For Western blot assays, exponentially grown T. cruzi epimastigotes were used to prepare protein extracts. Cells were washed and resuspended in SDS gel-loading buffer [100 mM Tris-HCl (pH 6.8), 200 mM dithiothreitol, 4% SDS, 0.2% bromophenol blue, 20% glycerol] at a final concentration of 2.105 cells, and boiled for 10 min, generating the total extract. Proteins were separated on a 10% SDS polyacrylamide gel, blotted (2 h, 200 mA) onto nitrocellulose membranes, and incubated with primary antibody [1:2,000 dilution for anti-TcRad51; 1:3000 for rabbit anti-γH2A, produced and kindly provided by Dr. Richard McCulloch’s lab [21]; or 1:12,000 dilution for anti-alpha-tubulin monoclonal (Abcam)], and then with secondary antibody conjugated with peroxidase [anti-mouse or rabbit IgG (GE), 1:10,000 dilution]. Antibody binding was visualized through the use of ECL-Plus Western Blot Detection System (GE). Images were recorded using STORM Phosphoimager (GE).
TcRad51 immunolocalization
TcRad51 immunolocalization experiments were performed by attaching 2.105 cells prewashed with PBS onto glass slides, and fixation was carried out with 4% p-formaldehyde in PBS for 20 min. Slides were then washed three times with PBS and treated with 0.1% Triton X-100 in PBS for 5 min, before being incubated for 30 min with 1% bovine serum albumin diluted in PBS. Next, slides were incubated overnight with polyclonal anti-TcRad51 antiserum diluted 1:2,000 in PBS containing 1% bovine serum albumin and, after that, were washed three times. Primary antibodies were detected with anti-mouse secondary antiserum conjugated with Alexa Fluor 555 (anti-mouse IgG–Invitrogen) diluted 1:5,000 in the presence of 0.01 mM 4',6-diamidino-2-phenylindole (DAPI). Vectashield (Vector Laboratories) was used for mounting, and slides were visualized using a 100X oil immersion objective (1.3 numerical aperture) from a Nikon E600 microscope coupled to a Nikon DXM1200F camera. Images were processed for color using Adobe Photoshop software (Adobe Systems Incorporated). At least 200 cells were analyzed per coverslip.
Fluorescence quantification was performed using ImageJ software (http://rsb.info.nih.gov/ij/). For each time point after gamma radiation, approximately thirty parasites were analyzed. Nuclei were individually delimited, and the mean labeling intensity under sub-saturating conditions was determined. Student’s t-test and one-way analysis of variance (ANOVA) followed by a Bonferroni post-test were performed using GraphPad Prism software (version 3.0).
##########
WORK INSTRUCTIONS
1/ Can you copy the passage of the methods text word for word, between "Fluorescence quantification was" and "software (version 3.0).", inclusive?
2/ According to the methods text, what role did the anti-mouse secondary antiserum conjugated with Alexa Fluor 555 play in the TcRad51 immunolocalization procedure?

Data records:
##########
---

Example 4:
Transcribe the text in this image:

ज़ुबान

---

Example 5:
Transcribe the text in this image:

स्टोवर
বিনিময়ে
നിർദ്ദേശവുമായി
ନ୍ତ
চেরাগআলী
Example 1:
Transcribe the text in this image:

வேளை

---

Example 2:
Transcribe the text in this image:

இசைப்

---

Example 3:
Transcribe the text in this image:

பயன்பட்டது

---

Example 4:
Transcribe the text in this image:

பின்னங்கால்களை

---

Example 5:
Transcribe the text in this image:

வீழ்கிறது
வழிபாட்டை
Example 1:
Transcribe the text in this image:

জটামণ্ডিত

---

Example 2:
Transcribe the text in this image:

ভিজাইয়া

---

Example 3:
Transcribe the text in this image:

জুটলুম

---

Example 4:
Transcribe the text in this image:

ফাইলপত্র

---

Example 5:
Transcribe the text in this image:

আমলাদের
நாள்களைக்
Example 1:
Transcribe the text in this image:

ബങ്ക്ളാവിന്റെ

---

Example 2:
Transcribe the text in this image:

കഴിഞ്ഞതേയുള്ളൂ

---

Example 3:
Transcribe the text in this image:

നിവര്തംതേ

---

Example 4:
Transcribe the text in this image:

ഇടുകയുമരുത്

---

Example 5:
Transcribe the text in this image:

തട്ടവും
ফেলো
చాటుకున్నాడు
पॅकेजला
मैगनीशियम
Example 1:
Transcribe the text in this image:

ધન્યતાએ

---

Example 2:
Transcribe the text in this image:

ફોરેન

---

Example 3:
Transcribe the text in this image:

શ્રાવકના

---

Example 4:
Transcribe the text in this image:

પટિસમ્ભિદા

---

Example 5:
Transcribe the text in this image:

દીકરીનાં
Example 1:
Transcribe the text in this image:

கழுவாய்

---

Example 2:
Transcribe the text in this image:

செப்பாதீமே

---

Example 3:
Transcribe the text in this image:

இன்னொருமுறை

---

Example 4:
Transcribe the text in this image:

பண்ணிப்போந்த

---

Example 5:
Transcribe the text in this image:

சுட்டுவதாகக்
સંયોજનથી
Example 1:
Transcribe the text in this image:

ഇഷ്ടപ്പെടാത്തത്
##########
EXPECTED RESULTS
1/
Fluorescence quantification was performed using ImageJ software (http://rsb.info.nih.gov/ij/). For each time point after gamma radiation, approximately thirty parasites were analyzed. Nuclei were individually delimited, and the mean labeling intensity under sub-saturating conditions was determined. Student’s t-test and one-way analysis of variance (ANOVA) followed by a Bonferroni post-test were performed using GraphPad Prism software (version 3.0).

2/ It was used to detect the primary antibodies, the polyclonal anti-TcRad51 antiserum. It was diluted 1:5,000 in the presence of 0.01 mM DAPI.